The project is dedicated to the late Italian singer-songwriter Fabrizio de André — whose friendship with Renzo Piano became an important source of the project — the installation serves not only to celebrate the artist as ‘one the most sensitive interpreters of human nature’, but also to highlight the beauty and importance of small towns across Italy.
Image credits: luigi filetici
The project was developed by Alvisi Kirimoto + partners, and it comprises 12 suspended elements set against a backdrop of historical stone buildings and the market arcade. In celebration of the light and colours of the landscape, green, gold, red and blue fabric sails fluctuate in the air as if carried by the wind, finally resting on a web of wires that stretch between the buildings. Piano’s idea of a ‘spiderweb’ of colour is translated into a labyrinth of wires and cloth that don’t touch the piazza, but give it a dynamic effect of shadow and colour. When the sails are closed, ’12 coloured pencils’ (a reference to Fabrizio de André’s great passion for Faber-Castell crayons) seem to be suspended between the narrow irregular streets and granite walls.
As it is mentioned on designboom: ‘this intervention, with its lightness and its untamed vitality, allowed us to relate ourselves once again with small urban centres,’ architect Massimo Alvisi describes. ‘Starting from Renzo Piano’s idea to ‘capture the rays of light and its colours’, we moved the action up high, above the piazza, thus forcing passers-by to look beyond the roofs, to deal with the grey buildings and the colour of the sky, to transcend the angular margins of the area.’
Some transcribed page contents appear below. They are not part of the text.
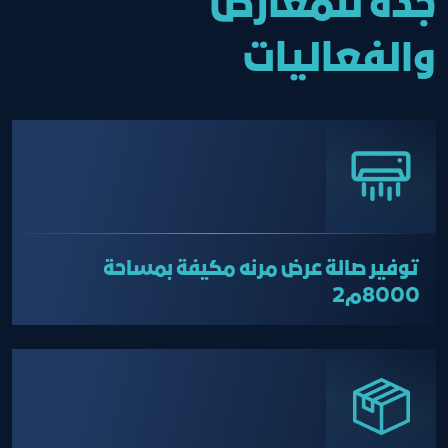
جدة للمعارض
والفعاليات
توفير صالة عرض مرنه مكيفة بمساحة
8000م2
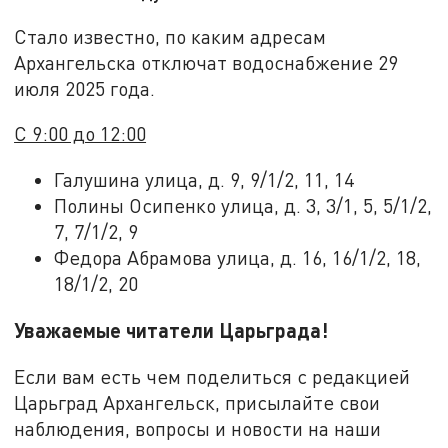
Стало известно, по каким адресам
Архангельска отключат водоснабжение 29
июля 2025 года.
С 9:00 до 12:00
Галушина улица, д. 9, 9/1/2, 11, 14
Полины Осипенко улица, д. 3, 3/1, 5, 5/1/2,
7, 7/1/2, 9
Федора Абрамова улица, д. 16, 16/1/2, 18,
18/1/2, 20
Уважаемые читатели Царьграда!
Если вам есть чем поделиться с редакцией
Царьград Архангельск, присылайте свои
наблюдения, вопросы и новости на наши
In its construction, the installation includes an arrangement of steel cables anchored to the granite walls of the surrounding buildings. This net creates a series of suspended triangles, where each vertex acts as the starting point for other rods. The fabric geometries can be rolled up though a motorised system — similar to those used in sailing. The device allows for two distinct configurations: open sails produce triangles of shadows in the piazza; closed sails form an intricate system of cables and rolls overhead. Additionally, the open composition can also host visual projections, adding another dimension to the ever-changing installation.